Diminishing marginal utility of money for individuals != Diminishing marginal utility of money for societies
The conventional view is that the marginal value of each additional dollar of income tends to decrease quite sharply. Going from $2 a day to $5 a day is the difference between malnutrition and enough food. Going from $5000 to $6000 just means a slightly larger apartment.
There are some argument against the conventional view that I find reasonably persuasive. The two most important are
- you can save money, so going from 5k to 6k means potentially retiring a decade earlier
- you can donate money to charity, which for the amounts any normal person will donate will have almost flat marginal value per dollar spent
I think a third, potentially far more interesting objection is that this is the wrong frame to think about. It can be true that income has sharply diminishing returns at the individual level but also false, or far less true, at the societal level. Why? Imagine you’re a billionaire.
- you use a high brand IPhone or Android. The same as most middle class professionals.

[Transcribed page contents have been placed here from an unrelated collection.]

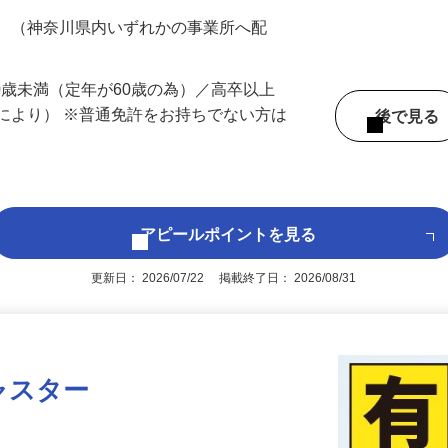
200円（大卒以上240,000円以上）＋各種手
務 （神奈川県内いずれかの事業所へ配
60歳未満（定年が60歳の為）／高卒以上
により） ※普通免許をお持ちでない方は
後で見
アピールポイントを見る
更新日： 2026/07/22 掲載終了日： 2026/08/31
ャスター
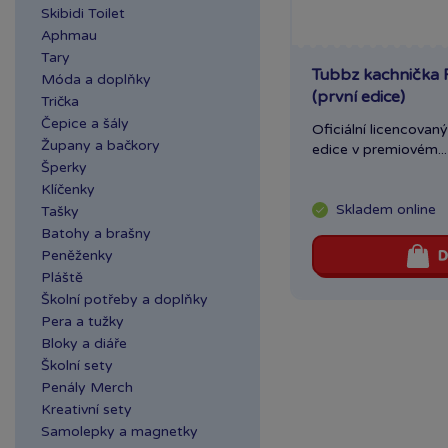
Skibidi Toilet
Aphmau
Tary
Tubbz kachnička 
Móda a doplňky
(první edice)
Trička
Čepice a šály
Oficiální licencovan
Župany a bačkory
edice v premiovém...
Šperky
Klíčenky
Skladem
online
Tašky
Batohy a brašny
Peněženky
D
Pláště
Školní potřeby a doplňky
Pera a tužky
Bloky a diáře
Školní sety
Penály Merch
Kreativní sety
Samolepky a magnetky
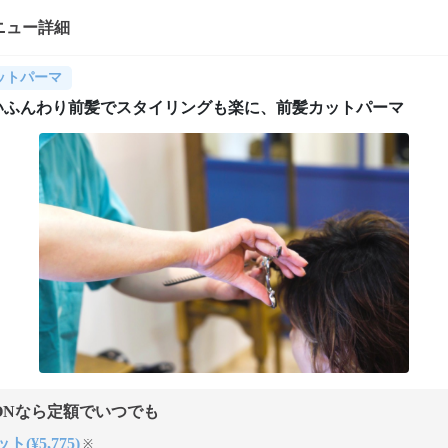
ニュー詳細
ットパーマ
いふんわり前髪でスタイリングも楽に、前髪カットパーマ
ONなら定額でいつでも
ト(¥5,775)
※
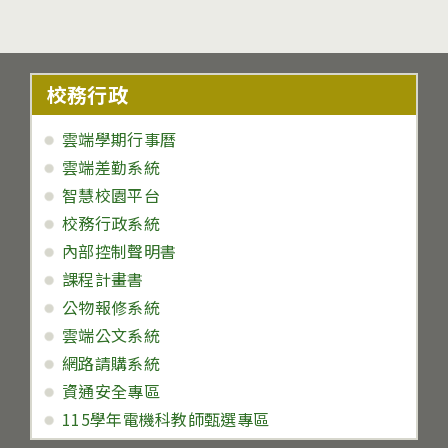
校務行政
雲端學期行事曆
雲端差勤系統
智慧校園平台
校務行政系統
內部控制聲明書
課程計畫書
公物報修系統
雲端公文系統
網路請購系統
資通安全專區
115學年電機科教師甄選專區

- you drive a car. It’s a nice car, but it’s still just a car
- You can pay for the best healthcare and specialists, but by and large your life expectancy is not much higher than a middle class person
- You can rent a private jet, but still your travel time from most major cities to other major cities isn’t that much faster than for the average person.

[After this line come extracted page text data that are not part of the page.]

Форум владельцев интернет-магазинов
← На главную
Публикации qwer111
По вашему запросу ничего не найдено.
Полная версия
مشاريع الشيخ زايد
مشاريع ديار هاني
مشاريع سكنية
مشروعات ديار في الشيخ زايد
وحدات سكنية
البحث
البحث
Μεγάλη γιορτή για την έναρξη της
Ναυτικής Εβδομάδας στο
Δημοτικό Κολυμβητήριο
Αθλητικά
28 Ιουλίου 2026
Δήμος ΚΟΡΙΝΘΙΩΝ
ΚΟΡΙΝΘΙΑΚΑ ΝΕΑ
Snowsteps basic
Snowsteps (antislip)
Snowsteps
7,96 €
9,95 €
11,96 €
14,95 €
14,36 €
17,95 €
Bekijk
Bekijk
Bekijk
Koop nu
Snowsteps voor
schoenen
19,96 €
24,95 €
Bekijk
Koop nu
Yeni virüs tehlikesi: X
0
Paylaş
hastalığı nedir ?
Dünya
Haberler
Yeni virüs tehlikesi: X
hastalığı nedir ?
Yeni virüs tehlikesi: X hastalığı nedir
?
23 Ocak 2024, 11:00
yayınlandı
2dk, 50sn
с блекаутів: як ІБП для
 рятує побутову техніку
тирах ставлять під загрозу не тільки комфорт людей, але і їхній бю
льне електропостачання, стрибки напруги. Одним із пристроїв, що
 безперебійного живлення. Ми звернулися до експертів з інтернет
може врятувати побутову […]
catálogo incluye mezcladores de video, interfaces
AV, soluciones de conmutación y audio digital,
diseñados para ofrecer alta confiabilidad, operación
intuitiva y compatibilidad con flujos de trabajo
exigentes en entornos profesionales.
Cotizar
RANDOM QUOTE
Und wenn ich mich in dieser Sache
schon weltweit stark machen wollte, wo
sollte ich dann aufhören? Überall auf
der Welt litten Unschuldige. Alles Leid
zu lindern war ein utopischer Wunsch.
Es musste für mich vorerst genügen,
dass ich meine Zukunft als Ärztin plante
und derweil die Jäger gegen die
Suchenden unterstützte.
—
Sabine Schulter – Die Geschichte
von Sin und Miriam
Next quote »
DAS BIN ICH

I think that most goods and services are created by and for the mass market. They also rely on a host of inputs stretching back through a long and complex chain that’s almost impossible to grasp. Each good in that chain of inputs is also typically made for a mass market. Hence, the overall quality and scope of goods you can access is determined far, far more by the kind of society you live in than by how much money you individually have. A unemployed factory worker today is better off materially than a king in the past.
I think that higher individual spending on consumption probably has fairly sharp diminishing marginal returns. I think that societal wealth/affluence has diminishing returns too, but that the slope is far gentler.